June added, “I’m thrilled to release this song in celebration of International Women’s Month because it was my very first time working with a female producer, Jennifer Decilveo. Female producers are not easy to come by in the music industry, so this collaboration was extra special.”
Hana Vu’s first-ever headline tour kicked off this past weekend in Chicago, and Vu released an EP, Parking Lot, in celebration of the tour and as a postscript to her debut full-length Public Storage. Parking Lot includes two new songs (“Parking Lot” and “Mr. Lonely”) along with four tracks recorded live (Public Storage’s title track, “Gutter,” “My House” and “Maker”).
The two new tracks flow seamlessly into the live recordings, aligned with the full-length’s sonics and themes. On “Parking Lot,” Vu sings: “I forgot what I’m doing here / Every word falls out my ear / I tell lies but I forget / What a lie to be anything,” maintaining the self-deprecating narration of her debut and its questions about how we define ourselves.
According to a statement, the title “Parking Lot” refers to Vu’s teenage years, playing parking lot and backyard shows. She explained, “I was just reflecting on how my perspective on music, performance, existence has changed since then and how differently I go about those things now.”
About the live recordings on the EP, Vu said, “It feels good to breathe some extra life into the record. It was very daunting to try and make the live versions work because the production of Public Storage was created in lockdown, so I wasn’t thinking much about the live aspects. But I welcome all challenges as that is the richness of life.”
You can get the VMP edition of ‘Public Storage’ here.
Andrew Bird’s first new music in 2022, the single “Atomized,” references a Joan Didion quote from 1967: “[I] had dealt directly and flatly with the evidence of atomization, the proof that things fall apart.” The quote comes from Didion’s Slouching Toward Bethlehem, in the context of struggling to work in San Francisco, as she was “paralyzed by the conviction that writing was an irrelevant act, that the world as [she] had understood it no longer existed.”
Explaining the connection between “Atomized” and the Didion quote, Bird said, “Didion was updating W.B. Yeats for the fractious 60s.” (Meaning Yeats’ poem “The Second Coming”: “Things fall apart; the centre cannot hold; / Mere anarchy is loosed upon the world … And what rough beast, its hour come round at last, / Slouches towards Bethlehem to be born?”) Bird continued, “This song takes it to the pixelated present where it’s not just society that is getting atomized but the self that is being broken apart and scattered.”
On “Atomized,” Bird sings, “Start making your apologies, blaming technology. They’re gonna try to get a rise to unseat you, they’ll demagnetize your poles and you know they’re gonna try to delete you… Here’s what I say to them: things fall apart.”
The surreal music video for the track, directed by Matthew Daniel Siskin, makes this idea of the fragmented self literal: Bird is chased by a version of himself and his disembodied head sings, all in a black-and-white, shadowy space.

## Exercise brief
Return the section of the music news excerpt that starts at the words "According to a" and stops after "of ‘Public Storage’ here.", copied word for word.

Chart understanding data
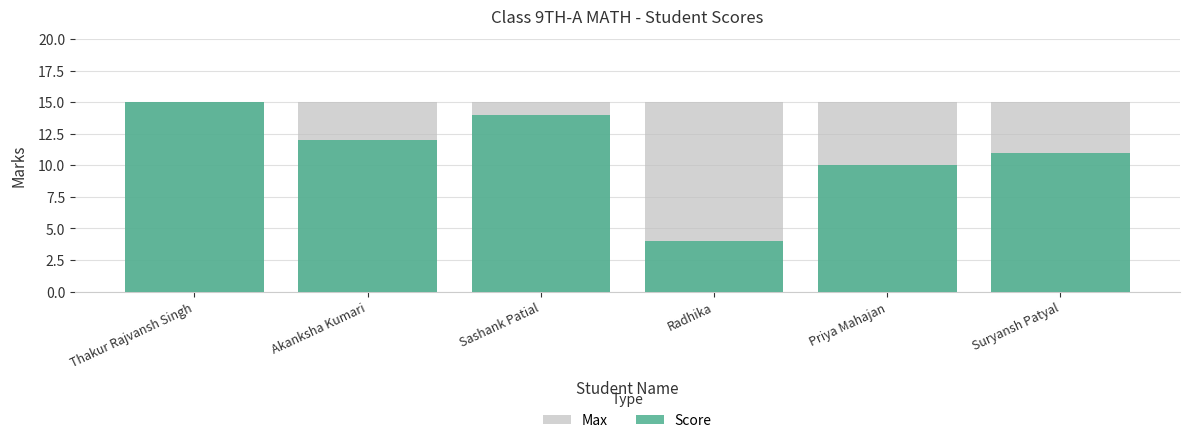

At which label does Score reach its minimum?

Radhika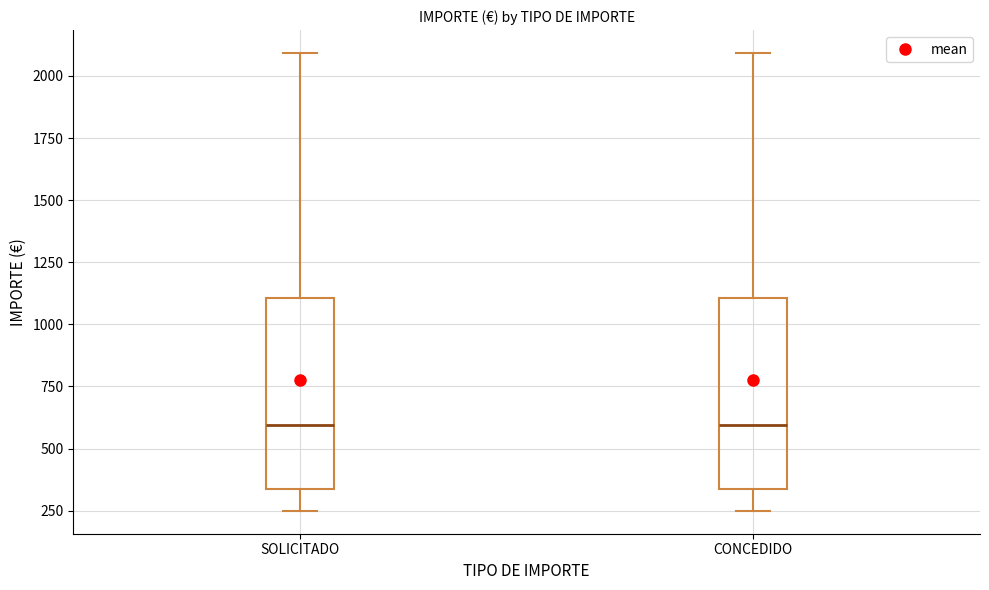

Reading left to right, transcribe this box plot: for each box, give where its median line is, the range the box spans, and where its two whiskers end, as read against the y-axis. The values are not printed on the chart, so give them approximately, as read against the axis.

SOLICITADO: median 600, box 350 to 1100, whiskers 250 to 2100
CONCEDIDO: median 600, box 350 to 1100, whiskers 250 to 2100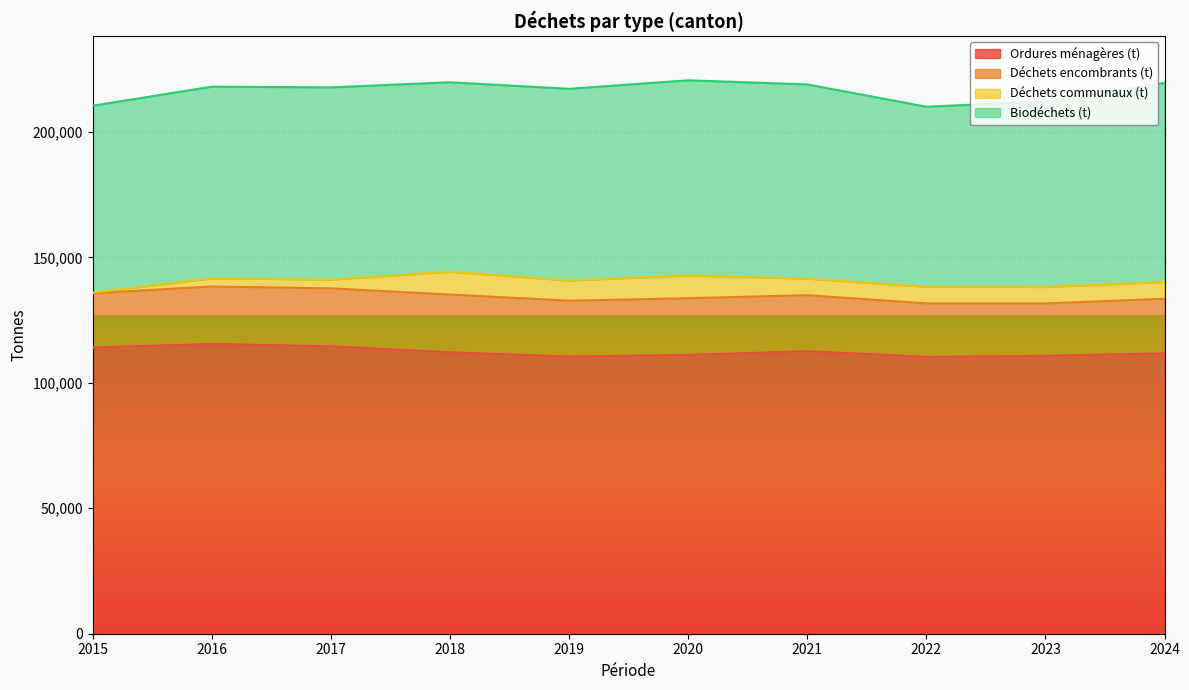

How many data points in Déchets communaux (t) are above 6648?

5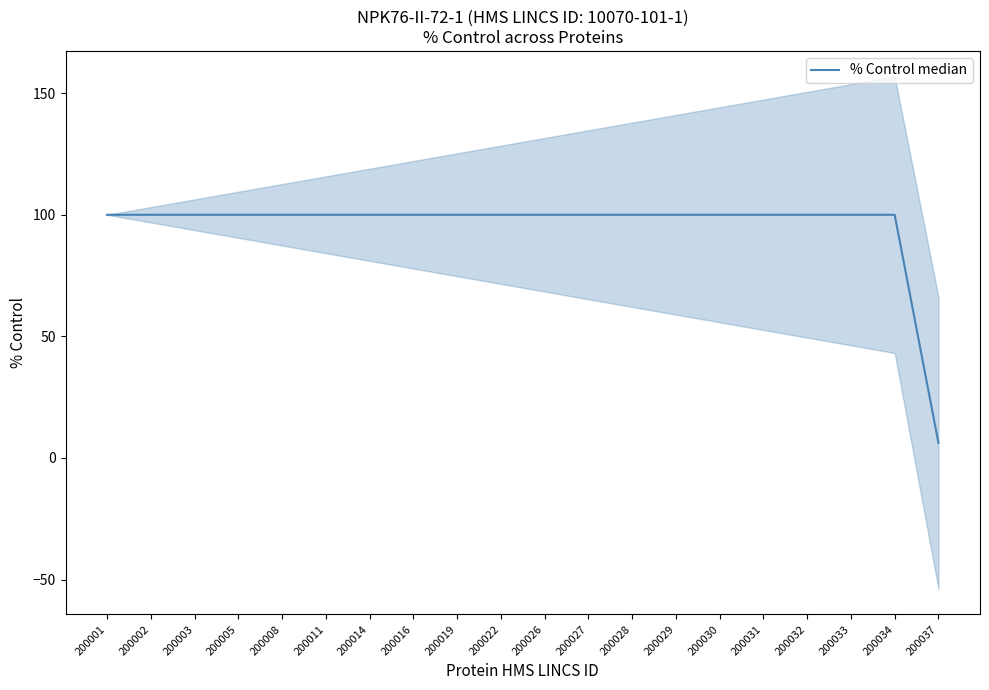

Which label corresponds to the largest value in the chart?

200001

## Answer to this task
According to a statement, the title “Parking Lot” refers to Vu’s teenage years, playing parking lot and backyard shows. She explained, “I was just reflecting on how my perspective on music, performance, existence has changed since then and how differently I go about those things now.”
About the live recordings on the EP, Vu said, “It feels good to breathe some extra life into the record. It was very daunting to try and make the live versions work because the production of Public Storage was created in lockdown, so I wasn’t thinking much about the live aspects. But I welcome all challenges as that is the richness of life.”
You can get the VMP edition of ‘Public Storage’ here.